Salzburger Festspiele

Lenz hetzt durchs Gebirge – und in seinem Kopf rast die Musik

In Wolfgang Rihms Kammeroper „Jakob Lenz“ packt Stimmkünstler Georg Nigl auch ohne Kostüm und Maske: Standing Ovations für alle, nicht zuletzt für den anwesenden Komponisten, dem die Festspiele zu seinem 70. Geburtstag eine Hommage widmen.

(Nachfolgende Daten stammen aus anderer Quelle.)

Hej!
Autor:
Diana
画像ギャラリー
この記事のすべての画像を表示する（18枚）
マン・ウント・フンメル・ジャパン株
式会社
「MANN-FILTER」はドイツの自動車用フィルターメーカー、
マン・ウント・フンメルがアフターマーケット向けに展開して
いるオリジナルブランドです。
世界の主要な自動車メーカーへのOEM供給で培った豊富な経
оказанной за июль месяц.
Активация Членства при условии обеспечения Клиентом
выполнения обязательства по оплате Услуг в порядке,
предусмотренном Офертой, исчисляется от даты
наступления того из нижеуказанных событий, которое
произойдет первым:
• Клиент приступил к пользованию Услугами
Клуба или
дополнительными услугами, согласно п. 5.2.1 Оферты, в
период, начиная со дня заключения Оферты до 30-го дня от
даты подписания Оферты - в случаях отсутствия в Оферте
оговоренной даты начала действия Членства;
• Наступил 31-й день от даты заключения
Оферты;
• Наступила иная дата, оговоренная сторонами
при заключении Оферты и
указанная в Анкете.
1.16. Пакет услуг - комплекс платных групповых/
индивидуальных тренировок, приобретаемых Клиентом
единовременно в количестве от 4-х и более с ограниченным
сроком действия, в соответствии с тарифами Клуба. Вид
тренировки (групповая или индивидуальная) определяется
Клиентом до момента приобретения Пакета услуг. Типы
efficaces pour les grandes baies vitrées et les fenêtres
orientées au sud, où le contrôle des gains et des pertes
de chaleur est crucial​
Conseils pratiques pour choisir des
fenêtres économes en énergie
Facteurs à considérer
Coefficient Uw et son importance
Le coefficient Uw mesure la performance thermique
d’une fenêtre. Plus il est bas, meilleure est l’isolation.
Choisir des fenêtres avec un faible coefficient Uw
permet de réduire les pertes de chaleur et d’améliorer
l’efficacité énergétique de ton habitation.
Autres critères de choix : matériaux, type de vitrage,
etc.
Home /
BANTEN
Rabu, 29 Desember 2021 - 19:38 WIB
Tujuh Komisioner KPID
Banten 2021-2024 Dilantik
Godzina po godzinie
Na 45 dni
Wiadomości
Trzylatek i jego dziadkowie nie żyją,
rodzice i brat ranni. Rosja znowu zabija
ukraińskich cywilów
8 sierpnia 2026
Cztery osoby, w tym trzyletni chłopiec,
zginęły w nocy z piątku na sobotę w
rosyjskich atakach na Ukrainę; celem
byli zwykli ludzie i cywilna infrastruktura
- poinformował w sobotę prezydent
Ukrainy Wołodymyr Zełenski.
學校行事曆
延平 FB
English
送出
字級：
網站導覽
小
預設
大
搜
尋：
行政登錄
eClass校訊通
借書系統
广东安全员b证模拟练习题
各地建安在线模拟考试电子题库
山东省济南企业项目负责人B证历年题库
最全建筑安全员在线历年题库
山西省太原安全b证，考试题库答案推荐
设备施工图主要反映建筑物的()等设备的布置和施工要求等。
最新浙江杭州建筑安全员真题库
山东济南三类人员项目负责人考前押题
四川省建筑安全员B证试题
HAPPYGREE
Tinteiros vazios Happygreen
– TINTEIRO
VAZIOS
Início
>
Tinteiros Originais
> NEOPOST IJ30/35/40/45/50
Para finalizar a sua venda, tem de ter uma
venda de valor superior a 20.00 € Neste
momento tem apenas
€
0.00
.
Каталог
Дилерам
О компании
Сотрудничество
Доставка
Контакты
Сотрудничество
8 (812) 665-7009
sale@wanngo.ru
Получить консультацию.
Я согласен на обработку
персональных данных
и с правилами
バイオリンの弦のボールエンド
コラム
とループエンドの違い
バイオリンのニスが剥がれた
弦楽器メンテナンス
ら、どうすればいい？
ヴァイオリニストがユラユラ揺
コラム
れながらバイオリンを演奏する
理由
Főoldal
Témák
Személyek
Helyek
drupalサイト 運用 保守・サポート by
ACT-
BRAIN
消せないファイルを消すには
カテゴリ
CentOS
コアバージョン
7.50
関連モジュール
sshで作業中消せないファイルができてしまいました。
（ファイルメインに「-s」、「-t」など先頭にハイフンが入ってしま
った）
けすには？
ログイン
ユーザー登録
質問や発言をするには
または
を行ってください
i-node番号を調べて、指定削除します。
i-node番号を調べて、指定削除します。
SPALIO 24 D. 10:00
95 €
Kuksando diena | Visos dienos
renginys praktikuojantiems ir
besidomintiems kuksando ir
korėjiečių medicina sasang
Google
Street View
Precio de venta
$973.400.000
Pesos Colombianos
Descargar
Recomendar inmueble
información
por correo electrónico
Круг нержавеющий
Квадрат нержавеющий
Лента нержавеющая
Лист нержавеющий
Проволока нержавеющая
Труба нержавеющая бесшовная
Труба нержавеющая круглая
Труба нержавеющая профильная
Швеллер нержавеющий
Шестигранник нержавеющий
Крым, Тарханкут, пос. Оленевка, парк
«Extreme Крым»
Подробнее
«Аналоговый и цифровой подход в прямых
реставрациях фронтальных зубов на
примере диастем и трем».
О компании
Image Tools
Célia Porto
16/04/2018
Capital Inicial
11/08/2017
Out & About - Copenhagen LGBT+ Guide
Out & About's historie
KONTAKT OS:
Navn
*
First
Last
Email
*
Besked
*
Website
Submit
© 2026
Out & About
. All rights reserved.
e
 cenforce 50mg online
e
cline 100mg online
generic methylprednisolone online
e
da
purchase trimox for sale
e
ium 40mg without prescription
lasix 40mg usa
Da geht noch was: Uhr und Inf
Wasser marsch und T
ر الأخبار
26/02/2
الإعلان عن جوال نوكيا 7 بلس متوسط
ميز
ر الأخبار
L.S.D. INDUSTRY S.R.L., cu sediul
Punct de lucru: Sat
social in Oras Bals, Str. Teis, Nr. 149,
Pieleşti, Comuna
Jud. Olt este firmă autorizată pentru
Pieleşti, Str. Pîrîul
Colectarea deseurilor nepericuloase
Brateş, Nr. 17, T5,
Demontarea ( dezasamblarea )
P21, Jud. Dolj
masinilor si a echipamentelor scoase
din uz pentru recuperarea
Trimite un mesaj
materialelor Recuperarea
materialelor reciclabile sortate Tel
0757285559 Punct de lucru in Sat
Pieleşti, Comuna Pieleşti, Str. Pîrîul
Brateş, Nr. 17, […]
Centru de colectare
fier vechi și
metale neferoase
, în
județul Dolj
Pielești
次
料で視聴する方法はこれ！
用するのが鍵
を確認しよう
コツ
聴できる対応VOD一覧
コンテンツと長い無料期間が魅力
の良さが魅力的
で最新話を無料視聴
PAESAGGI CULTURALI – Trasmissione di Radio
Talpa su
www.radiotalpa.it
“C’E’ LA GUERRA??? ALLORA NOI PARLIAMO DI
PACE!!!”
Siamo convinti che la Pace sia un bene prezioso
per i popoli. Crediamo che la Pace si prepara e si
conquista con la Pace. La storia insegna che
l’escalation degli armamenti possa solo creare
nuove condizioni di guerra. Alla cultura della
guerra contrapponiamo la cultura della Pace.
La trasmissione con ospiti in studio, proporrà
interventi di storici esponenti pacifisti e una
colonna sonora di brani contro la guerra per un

Wer nicht sofort die Ohren spitzt, hat schon Wesentliches verpasst. Verletzlichkeit: Die steckt auch in diesem besonderen ersten und letzten Akkord des Werks. Die Töne H, F und Ges, sehr leise und in hoher Lage gespielt von drei gedämpften Violoncelli, ohne Vibrato, am Steg: eine fragile Konstellation. Tritonus und, enharmonisch verwechselt, reine Quint zusammen – die Quint ein Grundbaustein tonaler Zusammenhänge, der Tritonus ein althergebrachtes Teufels- und Schreckenssymbol; dazu noch die Sekundspannung der obersten Töne F-Ges als Inbegriff von Schmerz und Klage. Fundamentale Anzeichen dafür, dass hier etwas fundamental nicht in Ordnung ist: Und genau deshalb ordnet diese Unordnung auch alles Folgende, die 13 Bilder und die fünf Zwischenspiele von „Jakob Lenz“ aus der Feder von Wolfgang Rihm.

Man empfand die Verletzlichkeit dieses Beginns im Mozarteum auch deshalb so stark, weil das Publikum noch nicht so recht zur Ruhe gefunden hatte – und weil die drei Cellisten im famosen Ensemble Le Balcon wirklich auf höchste Diskretion eingeschworen waren. Unter Maxime Pascal erwuchs daraus eine Deutung von Präzision und Wucht, emotionalem Nachdruck und bewegender Kraft – nicht allein durch den phänomenalen Bariton Georg Nigl in der Titelpartie, aber mit ihm als in jeder Sekunde fesselndem Zentrum.